Total 4000 + 300 = 4300
In 11000-11999
5 at unit place = 100
5 at tens place = 100
5 at a hundred place = 100
Total 4300 + 300 = 4600
In 12000-12999
4600 + 300 = 4900
In 13000- 13999
Unit = 100
Total = 5000
Final number = 13995
Q7: A calculator has only ‘+10,000’ and ‘+100’ buttons. Write an expression describing the number of button clicks to be made for the following numbers:
(a) 20,800
Ans: (2 × 10,000) + (8 × 100) = 20,000 + 800 = 20,800 (10 clicks).
(b) 92,100
Ans: (9 × 10,000) + (21 × 100) = 90,000 + 2,100 = 92,100 (30 clicks).
(c) 1,20,500
Ans: (12 × 10,000) + (5 × 100) = 1,20,000 + 500 = 1,20,500 (17 clicks).
(d) 65,30,000
Ans: (653 × 10,000) = 65,30,000 (653 clicks).
(e) 70,25,700
Ans: (702 × 10,000) + (57 × 100) = 70,20,000 + 5,700 = 70,25,700 (759 clicks).

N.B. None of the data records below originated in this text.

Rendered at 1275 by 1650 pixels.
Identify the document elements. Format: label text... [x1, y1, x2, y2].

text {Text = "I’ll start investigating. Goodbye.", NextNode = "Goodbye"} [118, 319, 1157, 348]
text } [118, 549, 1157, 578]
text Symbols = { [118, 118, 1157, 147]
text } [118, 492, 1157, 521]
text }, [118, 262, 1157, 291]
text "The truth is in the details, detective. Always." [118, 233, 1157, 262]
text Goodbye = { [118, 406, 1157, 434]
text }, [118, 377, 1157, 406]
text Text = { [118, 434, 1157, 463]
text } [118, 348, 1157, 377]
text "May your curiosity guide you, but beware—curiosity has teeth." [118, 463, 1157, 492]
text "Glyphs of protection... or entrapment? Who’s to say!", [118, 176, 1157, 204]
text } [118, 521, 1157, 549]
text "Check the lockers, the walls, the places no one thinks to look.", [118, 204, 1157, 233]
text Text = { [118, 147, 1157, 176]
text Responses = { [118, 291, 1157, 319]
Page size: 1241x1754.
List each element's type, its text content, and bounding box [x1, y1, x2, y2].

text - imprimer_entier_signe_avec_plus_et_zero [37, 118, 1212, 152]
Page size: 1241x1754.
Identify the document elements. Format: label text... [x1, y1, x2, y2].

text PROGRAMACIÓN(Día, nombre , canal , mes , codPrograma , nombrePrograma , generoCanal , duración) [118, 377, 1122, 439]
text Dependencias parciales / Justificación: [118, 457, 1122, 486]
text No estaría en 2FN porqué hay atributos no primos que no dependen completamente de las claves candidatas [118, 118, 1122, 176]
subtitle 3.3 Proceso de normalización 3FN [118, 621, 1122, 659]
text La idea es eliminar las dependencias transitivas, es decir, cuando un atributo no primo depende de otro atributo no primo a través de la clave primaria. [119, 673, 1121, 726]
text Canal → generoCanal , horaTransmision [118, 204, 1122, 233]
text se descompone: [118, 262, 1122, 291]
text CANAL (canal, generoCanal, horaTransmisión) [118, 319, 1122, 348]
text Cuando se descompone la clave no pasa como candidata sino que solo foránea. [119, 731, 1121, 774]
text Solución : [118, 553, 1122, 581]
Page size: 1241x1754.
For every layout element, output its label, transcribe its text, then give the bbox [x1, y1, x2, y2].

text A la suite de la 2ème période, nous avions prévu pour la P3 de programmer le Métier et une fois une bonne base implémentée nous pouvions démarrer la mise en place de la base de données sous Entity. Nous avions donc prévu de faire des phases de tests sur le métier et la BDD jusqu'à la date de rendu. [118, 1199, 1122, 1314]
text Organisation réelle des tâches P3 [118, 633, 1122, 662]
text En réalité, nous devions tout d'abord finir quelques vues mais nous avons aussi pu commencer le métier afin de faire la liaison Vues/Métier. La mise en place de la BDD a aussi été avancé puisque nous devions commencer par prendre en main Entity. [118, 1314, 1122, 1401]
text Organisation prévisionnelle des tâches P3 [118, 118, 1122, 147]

Q8: How many lakhs make a billion?
Ans: 1 billion = 1000 million = 1000 × 10 lakhs = 10,000 lakhs.
Q9: You are given two sets of number cards numbered from 1 – 9. Place a number card in each box below to get the (a) largest possible sum (b) smallest possible difference of the two resulting numbers.
Ans: (a) To get the largest possible sum, use the largest digits in both sets.
- First set (5 boxes): 9, 8, 7, 6, 5 (number: 98765)
- Second set (4 boxes): 9, 8, 7, 6 (number: 9876)
- Sum: 98765 + 9876 = 108641
(b) To get the smallest possible difference, make the numbers as close as possible.
- First set (5 boxes): 1, 0, 0, 0, 0 (number: 10000, using 1 and assuming remaining as 0 for simplicity)
- Second set (4 boxes): 9, 9, 9, 9 (number: 9999)
- Difference: 10000 – 9999 = 1
Page No. 21
Q10: You are given some number cards: 4000, 13000, 300, 70000, 150000, 20, 5. Using the cards get as close as you can to the numbers below using any operation you want. Each card can be used only once for making a particular number.
(a) 1,10,000: Closest I could make is 4000 × (20 + 5) + 13000 = 1,13,000
Ans: Given: 1,13,000 (close).
Another try: 150000 − 40000 = 1, 10,000 (exact, but 40000 not a card).
Best: 1,13,000.
(b) 2,00,000:
Ans: 1,50,000 + 70,000 – 4000 × 5 = 2,00,000
(c) 5,80,000:
Ans: 70,000 × 5 + 1,50,000 + 4,000 × 20 = 5,80,000
(d) 12,45,000
Ans: 70,000 × 20 – 1,50,000 – 4,000 – 300 × 5 = 12,44,500
This gives us 12,44,500, which is very close to 12,45,000.
(e) 20,90,800
Ans: 13,000 × 300 – 70,000(20 + 5) – 1,50,000 + 4,000 = 20,04,000
Q11: Find out how many coins should be stacked to match the height of the Statue of Unity. Assume each coin is 1 mm thick.
Ans: Statue of Unity = 180 metres = 180,000 mm.
Coins = 180,000 ÷ 1 = 1,80,000 coins.
Q12: Grey-headed albatrosses have a roughly 7-feet wide wingspan. They are known to migrate across several oceans. Albatrosses can cover about 900 – 1000 km in a day. One of the longest single trips recorded is about 12,000 km. How many days would such a trip take to cross the Pacific Ocean approximately?
Ans: Distance = 12,000 km. Speed = 950 km/day (average).
Days = 12,000 ÷ 950 ≈ 12.63.
Approximately 13 days.
Q13: A bar-tailed godwit holds the record for the longest recorded non-stop flight. It travelled 13,560 km from Alaska to Australia without stopping. Its journey started on 13 October 2022 and continued for about 11 days. Find out the approximate distance it covered every day. Find out the approximate distance it covered every hour.
Ans: Daily: 13,560 ÷ 11 ≈ 1,232.73 km/day.
Hourly: 1,232.73 ÷ 24 ≈ 51.36 km/hour.
Q14: Bald eagles are known to fly as high as 4500 – 6000 m above the ground level. Mount Everest is about 8850 m high. Aeroplanes can fly as high as 10,000 – 12,800 m. How many times bigger are these heights compared to Somu’s building?
Ans: Somu’s building = 40 m (from Page 3).
- Eagles (5,250 m avg): 5,250 ÷ 40 = 131.25 times.
- Everest: 8,850 ÷ 40 = 221.25 times.
- Aeroplanes (11,400 m avg): 11,400 ÷ 40 = 285 times.